**PROBLEM:** Each line below from the one containing "FR-W09: 88 -> 250" through the one containing "IT-W09: 1289 -> 1050" is to be given again exactly, and no line outside that span.

**INPUT RECORDS:**
Segment Open

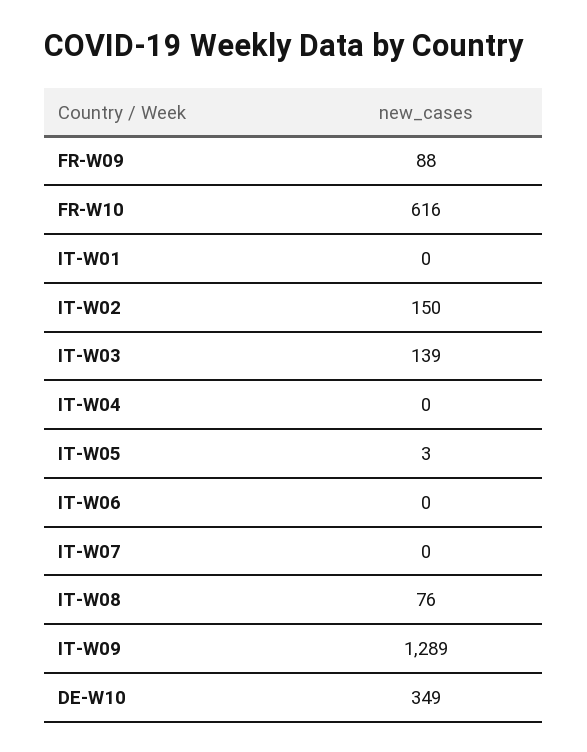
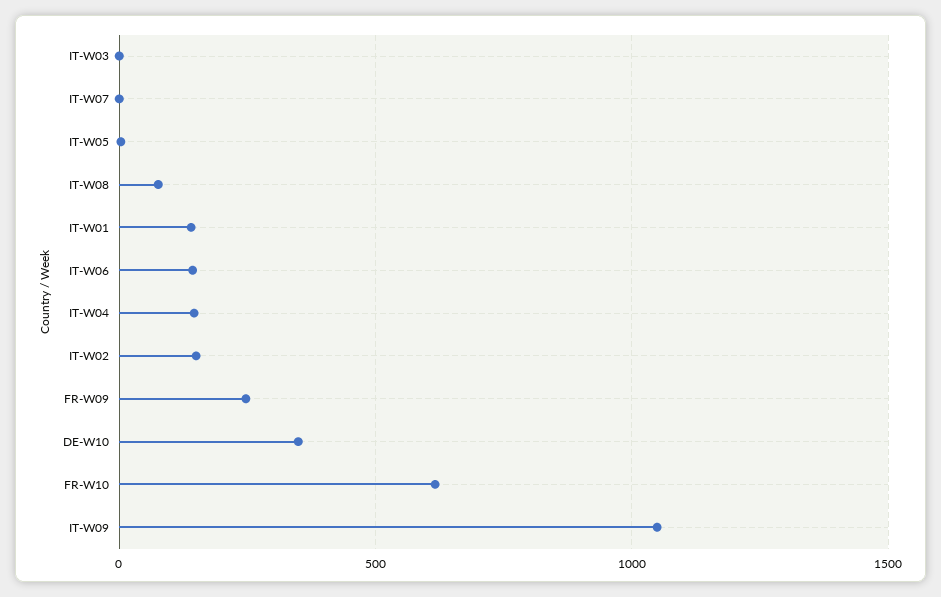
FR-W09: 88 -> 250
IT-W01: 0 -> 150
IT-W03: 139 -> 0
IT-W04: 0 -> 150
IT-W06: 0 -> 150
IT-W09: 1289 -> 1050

Segment Closed
Segment Open

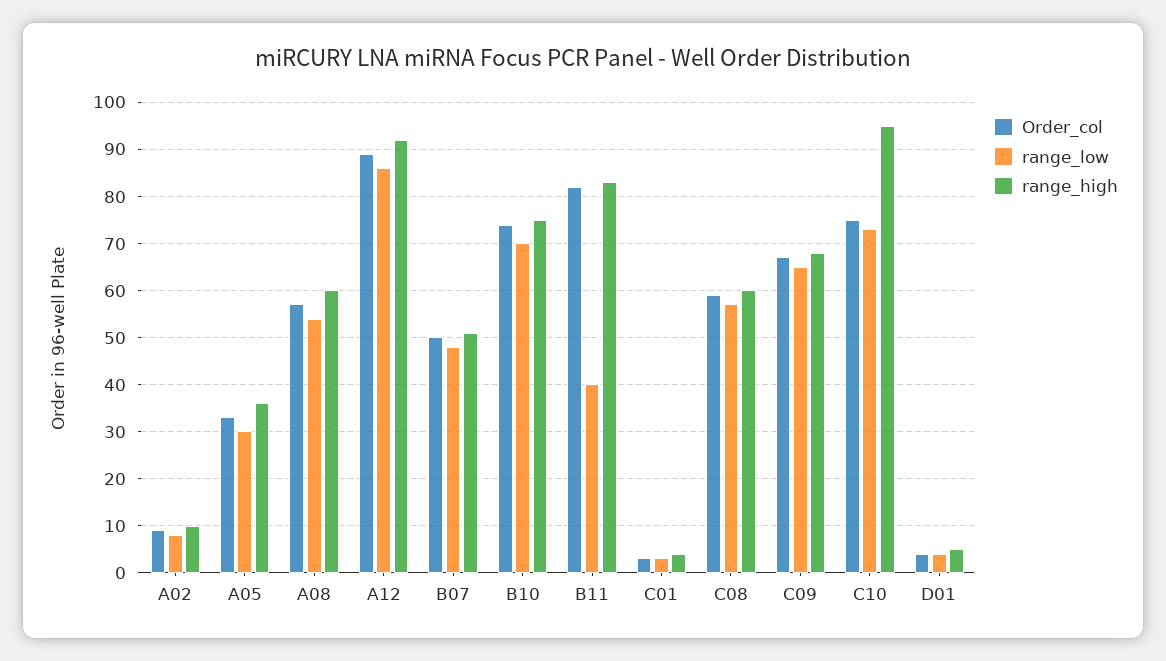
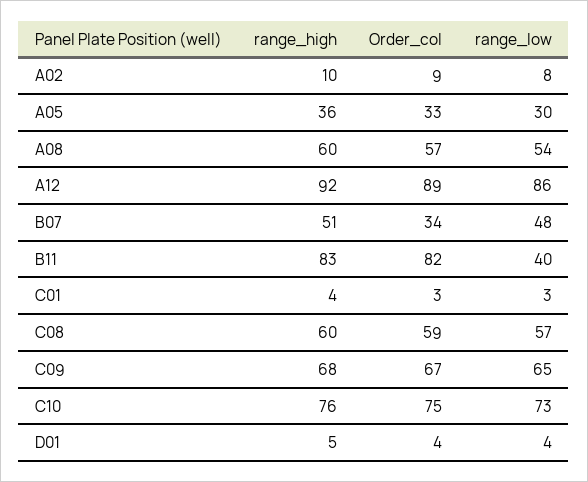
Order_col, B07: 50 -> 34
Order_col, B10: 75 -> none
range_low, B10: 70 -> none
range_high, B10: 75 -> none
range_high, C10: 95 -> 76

Segment Closed
Segment Open

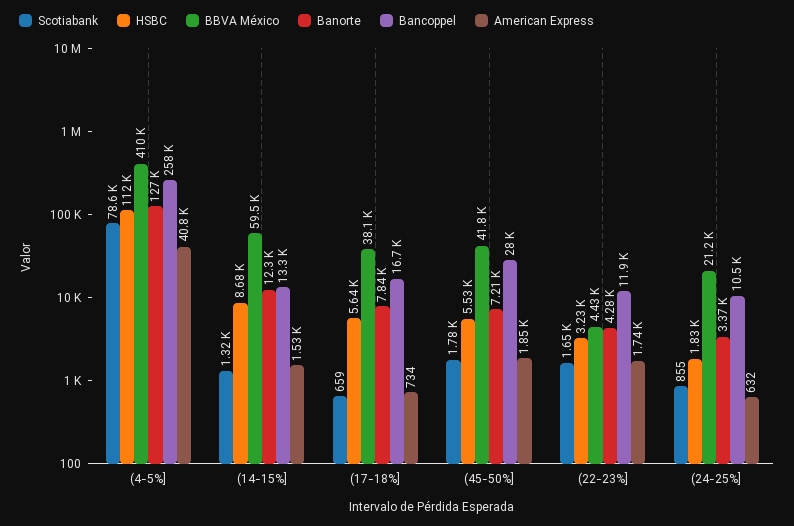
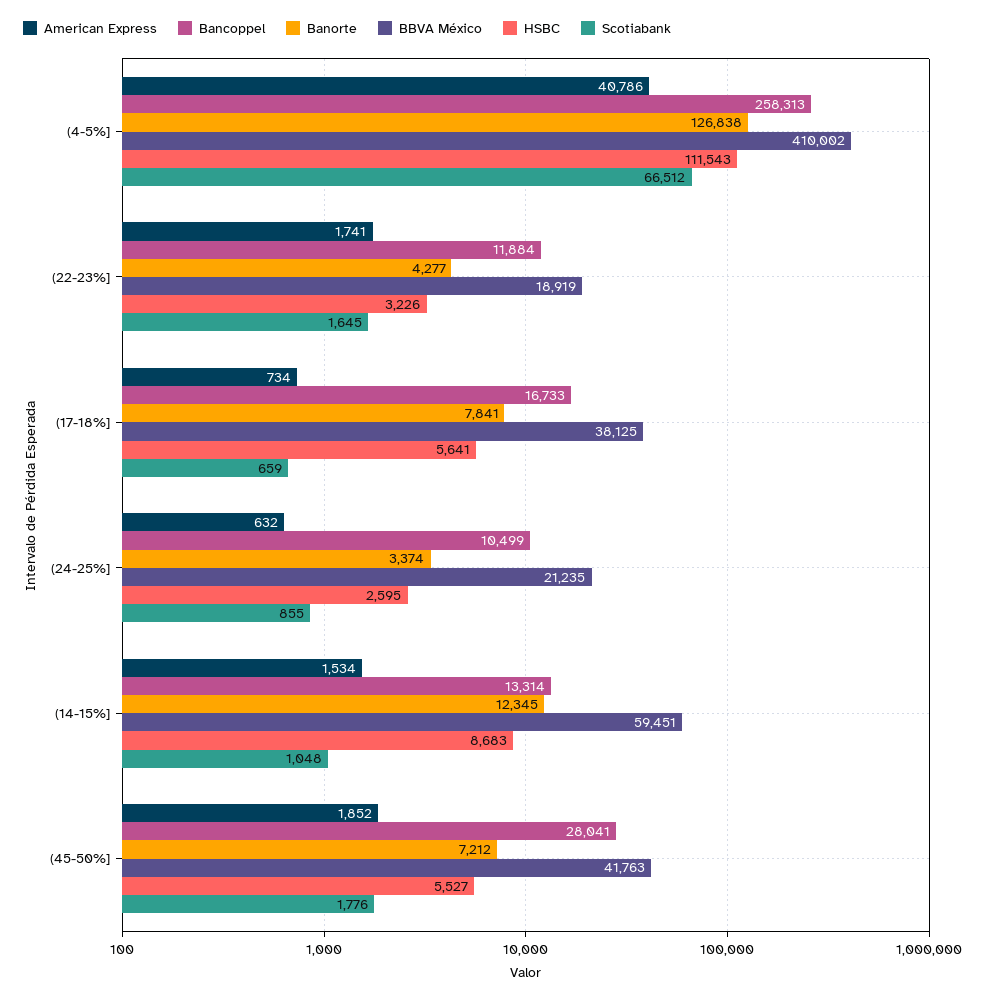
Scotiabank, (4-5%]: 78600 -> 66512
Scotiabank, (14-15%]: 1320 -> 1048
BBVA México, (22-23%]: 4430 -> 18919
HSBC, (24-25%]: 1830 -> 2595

Segment Closed

**RESPONSE TO THIS EXERCISE:**
FR-W09: 88 -> 250
IT-W01: 0 -> 150
IT-W03: 139 -> 0
IT-W04: 0 -> 150
IT-W06: 0 -> 150
IT-W09: 1289 -> 1050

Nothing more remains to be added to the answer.